Wednesday, October 22, 2008

Change of Plans Again

As I've said before, if I didn't have bad luck, I'd have no luck at all. This life port wanted to be ugly yesterday so off they send me to x-ray to do a study on it. This has happened every single time, so I am used to it and most of the time, it is ok except that one time it had a blood clot and they put me in the hospital. Anyway, yesterday again it wouldn't work. All of that took so much time that by the time I saw my Dr., it would have been really really late to get through with the treatment, (which they will put in through an IV in my arm this last time.) My Dr. wants the Life Port out as soon as possible so I'm scheduled to have that done next week. That means I can get off these dang blood thinners which they've never gotten the dosage right , my blood is either too thin or too thick. AND so, I just came home and will go in early today and get started.

(Transcribed page contents)
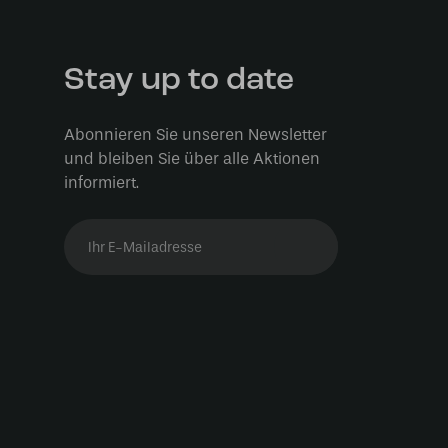
Stay up to date
Abonnieren Sie unseren Newsletter
und bleiben Sie über alle Aktionen
informiert.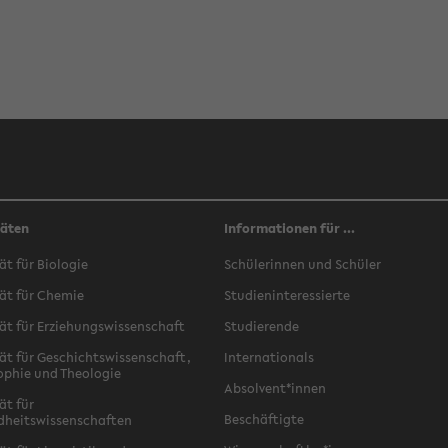
täten
Informationen für ...
ät für Biologie
Schülerinnen und Schüler
ät für Chemie
Studieninteressierte
ät für Erziehungswissenschaft
Studierende
ät für Geschichtswissenschaft,
Internationals
ophie und Theologie
Absolvent*innen
ät für
Beschäftigte
dheitswissenschaften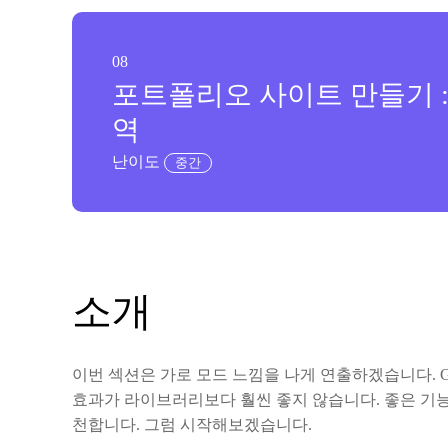
08
포트폴리오 사이트 만들기 :
역
난이도
중간
소개
이번 섹션은 가로 모드 느낌을 나게 연출하겠습니다.
효과가 라이브러리보다 훨씬 좋지 않습니다. 좋은 기능
천합니다. 그럼 시작해보겠습니다.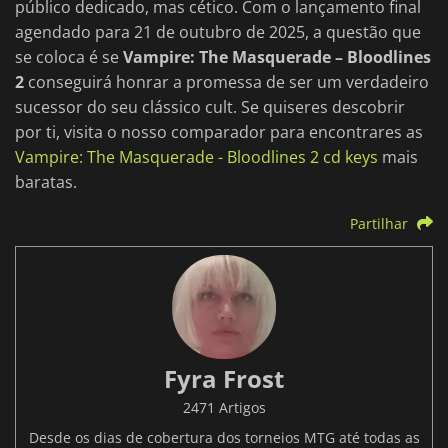
público dedicado, mas cético. Com o lançamento final
agendado para 21 de outubro de 2025, a questão que
se coloca é se
Vampire: The Masquerade – Bloodlines
2
conseguirá honrar a promessa de ser um verdadeiro
sucessor do seu clássico cult. Se quiseres descobrir
por ti, visita o nosso comparador para encontrares as
Vampire: The Masquerade - Bloodlines 2 cd keys
mais
baratas.
Partilhar
Fyra Frost
2471 Artigos
Desde os dias de cobertura dos torneios MTG até todas as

- AIM OF THE TASK -
Extend the blog post about the troublesome life port, picking up right after its last sentence.

- ANSWER FOR THE TASK -
In a few weeks I will have another scan, to see where we are and we'll go from there. I hate those scans because you worry and worry what they are going to see or tell you. But this time I'm not worrying. What ever happens, I can deal with it and I since the one he did midway showed great progress, I think it will be all clean. We'll see.
So, for sure I'm getting the treatments today and tomorrow and then I'll be done with chemo.
Thanks for your prayers and thoughts yesterday. Have a good day yourselves!
Love,
Robbin

4 comments:

L'Adelaide said...

Robbin, hang in there, you almost have it behind you now !!! I am doing happy dances for you and sending balloons and whatever you love most to wear :)

Marge said...

Well, for crying out loud! You're right. If it weren't for bad luck, you'd have no luck at all! Okay, so I'll be thinking of you all day today too! And that's not all bad......to have folks thinking of you and praying for you for another day!

And for goodness sake, don't even start thinking of the next scan, weeks down the road. We'll face that when it's time. And today isn't that day. Anyhow, I'm confident your scan will be clean.

So, get this last treatment done and then yell as loud as you can... CHEMO BE GONE!!!!

Hugs,
Marge

Memaw's memories said...

Sing it with me.

Hit the road Cancer and don't ya come back no more, no more, no more, no more. Hit the road Cancer and don't ya come back no more.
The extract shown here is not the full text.